Byłem chroniony, procesor kupiony 14 kwietnia, trochę trwało zanim skompletowałem wszystko. Nie miałem podstaw sądzić, że coś może być nie tak, właśnie z uwagi na to jak są pakowane cpu, a tu psikus.
Szczerze to gdybym miał możliwość najchętniej zwróciłbym zarówno procesor jak i mobo i zapolował na coś na intelowskim 14+++++++++++
Tam przynajmniej takich cyrków nie ma, a i wydajność cokolwiek lepsza. Już pal licho ten pobór energii.

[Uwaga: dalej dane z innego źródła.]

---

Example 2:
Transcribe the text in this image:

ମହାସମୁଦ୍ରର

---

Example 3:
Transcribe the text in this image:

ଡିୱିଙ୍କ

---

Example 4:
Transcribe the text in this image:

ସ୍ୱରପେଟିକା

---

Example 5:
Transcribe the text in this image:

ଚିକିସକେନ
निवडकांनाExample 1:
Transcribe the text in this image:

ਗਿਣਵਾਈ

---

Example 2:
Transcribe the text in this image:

Najzabawniejsze, że te odkształcenia ciężko w ogóle uchwycić bez odpowiedniego zooma, kąta i oświetlenia. To jest naprawdę niewielkie, ale jak widać tyle wystarczy.

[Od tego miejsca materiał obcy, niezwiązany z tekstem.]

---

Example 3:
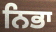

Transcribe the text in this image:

ਨਿਭਾ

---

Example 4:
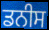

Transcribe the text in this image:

ਡਨੀਸ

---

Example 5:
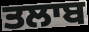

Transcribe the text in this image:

ਤਲਾਬ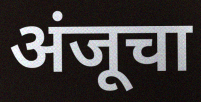
अंजूचा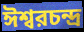
ঈশ্বরচন্দ্রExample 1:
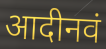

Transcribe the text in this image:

आदीनवं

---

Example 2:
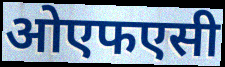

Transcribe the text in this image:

ओएफएसी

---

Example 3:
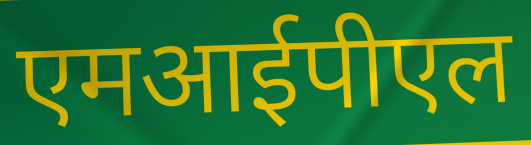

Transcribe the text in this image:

एमआईपीएल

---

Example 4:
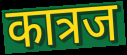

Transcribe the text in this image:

कात्रज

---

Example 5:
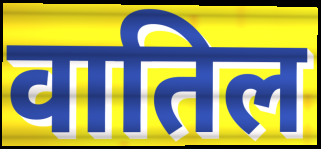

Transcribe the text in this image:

वातिल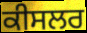
ਕੀਸਲਰ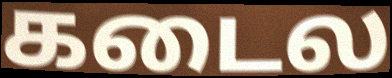
கடைலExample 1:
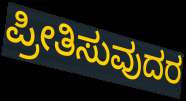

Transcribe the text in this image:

ಪ್ರೀತಿಸುವುದರ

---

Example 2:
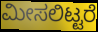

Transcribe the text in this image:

ಮೀಸಲಿಟ್ಟರೆ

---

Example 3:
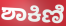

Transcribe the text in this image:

ಶಾಕಿಣಿ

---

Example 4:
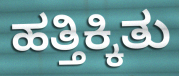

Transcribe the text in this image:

ಹತ್ತಿಕ್ಕಿತು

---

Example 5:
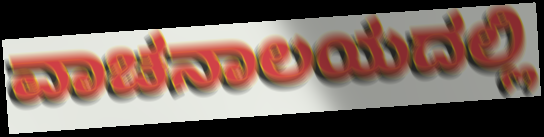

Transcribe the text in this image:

ವಾಚನಾಲಯದಲ್ಲಿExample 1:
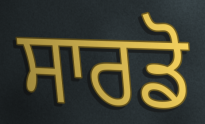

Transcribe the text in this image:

ਸਾਰਡੋ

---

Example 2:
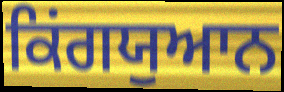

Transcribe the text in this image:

ਕਿਂਗਯੁਆਨ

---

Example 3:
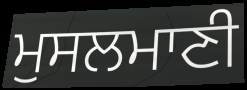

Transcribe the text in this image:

ਮੁਸਲਮਾਣੀ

I tak zwracając w ciągu 14 dni bez przyczyny, kiedy piny byłyby krzywe, mógłbyś narazić się na to, że sklep zarzuci Ci uszkodzenie towaru. Trzeba im to zgłosić i liczyć, że uznają reklamację, bo z tego co czytałem, kiedy u mnie były krzywe piny, to zwykle uznają to jako winę użytkownika i elo. Moja sytuacja była zgoła inna, bo jestem pewien, że wina leżała po mojej stronie. Kiedy instalowałem intela na płytę główną, by sprawdzić, czy działa, elegancko banglało, odłożyłem na półkę i czekałem na resztę części. Po złożeniu drugi raz przestało działać, okazało się, że pokrzywiły się piny w sockecie płyty. Wziąłem IGŁĘ za radą kogoś z forum i zacząłem je prostować, szalenie się cieszyłem, że się udało. Ale wyglądały na znacznie cieńsze i łatwiejsze w prostowaniu niż Twoje, Twoje są dość grube na moje oko. I podzielam zdanie Lexora, wyraźnie widzę trzy krzywe piny z brzegu na zdjęciu, lewy dolny róg. Jeżeli jesteś pewien swoich dłoni i oka, to polecam spróbować z jednym, tym najmniej krzywym, a jeśli nie, to może ktoś znajomy się podejmie ryzyka.
A generalnie to te piny są okropne. Byłem delikatny i uważny, a i tak się coś skrzywiło. Strasznie to antykonsumenckie (chociaż może tak musi być, nie jestem specem od krzemu).